Brown Brothers Harriman’s (BBH) Elias Haddad reports that the US labor market is stabilizing and inflation is gaining traction, as evidenced by recent ISM surveys and the Fed Beige Book [1]. The Beige Book noted that employment showed little to no change across eleven Districts, with one District experiencing modest growth, and prices increased at a moderate to strong pace overall, with most Districts reporting higher inflation than the previous report [1]. The ISM May surveys corroborated these findings, with the Prices Paid indices indicating inflation risks remain skewed to the upside, while the Employment gauge was stable under the 50.0 boom/bust threshold [1].

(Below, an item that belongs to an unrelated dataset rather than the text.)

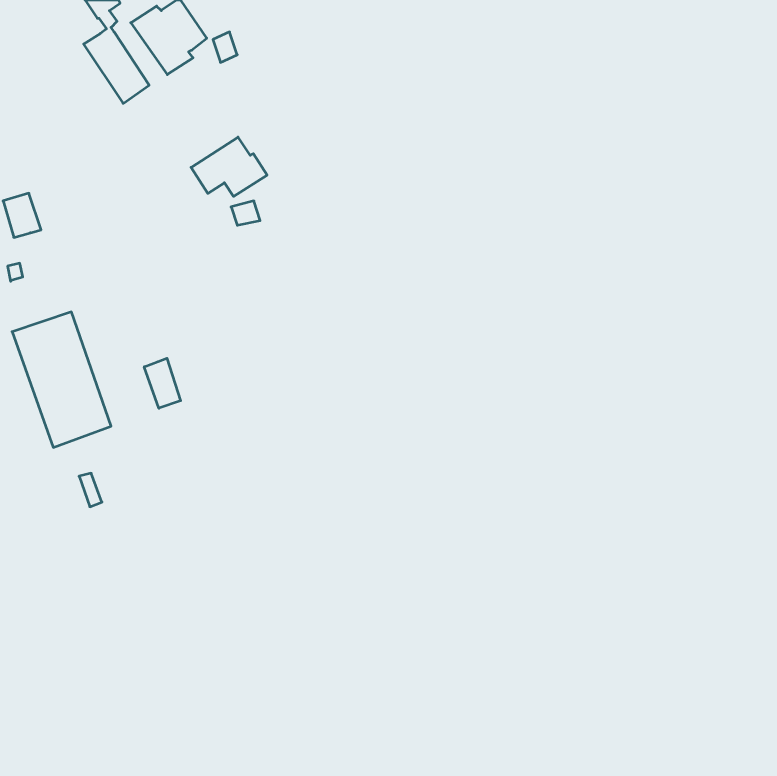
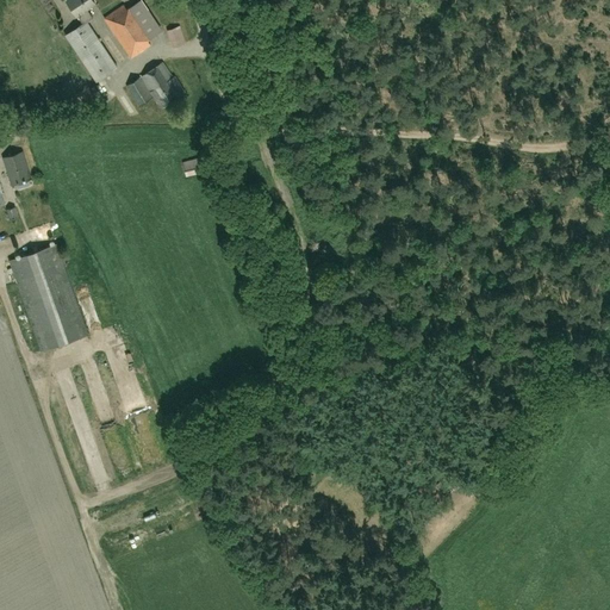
building: [191,137,267,196] -> [126,63,186,110]
building: [144,358,181,408] -> none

A 25 basis point Fed funds rate hike by year-end to a target range of 3.75-4.00% is now heavily priced in, with a 75% probability, and is seen as supportive for the US Dollar [1]. Dallas Fed president Lorie Logan, an FOMC voter, stated, “I'm increasingly concerned that higher interest rates could be necessary later this year to fully restore price stability,” highlighting the hawkish stance among some Fed officials [1]. Logan, along with Beth Hammack and Neel Kashkari, did not support the inclusion of an easing bias in the April 29 post-meeting statement [1].
Upcoming Revelio Labs employment data will be closely watched for further confirmation of labor market trends [1]. Several Fed speakers are scheduled for today, including Richmond Fed President Tom Barkin (2027 voter), Fed Vice Chair for Supervision Michelle Bowman, San Francisco Fed President Mary Daly (2027 voter), and Kansas City Fed President Jeff Schmid (non-voter), which may provide additional insights into policy direction [1].
CONCLUSION
The US Dollar is receiving strong support from hawkish Fed rate expectations and signs of stabilizing employment and rising inflation. With a 25bps rate hike by year-end now 75% priced in, market sentiment is firmly positive for the USD. Investors will be watching upcoming employment data and Fed commentary for further confirmation of this trend.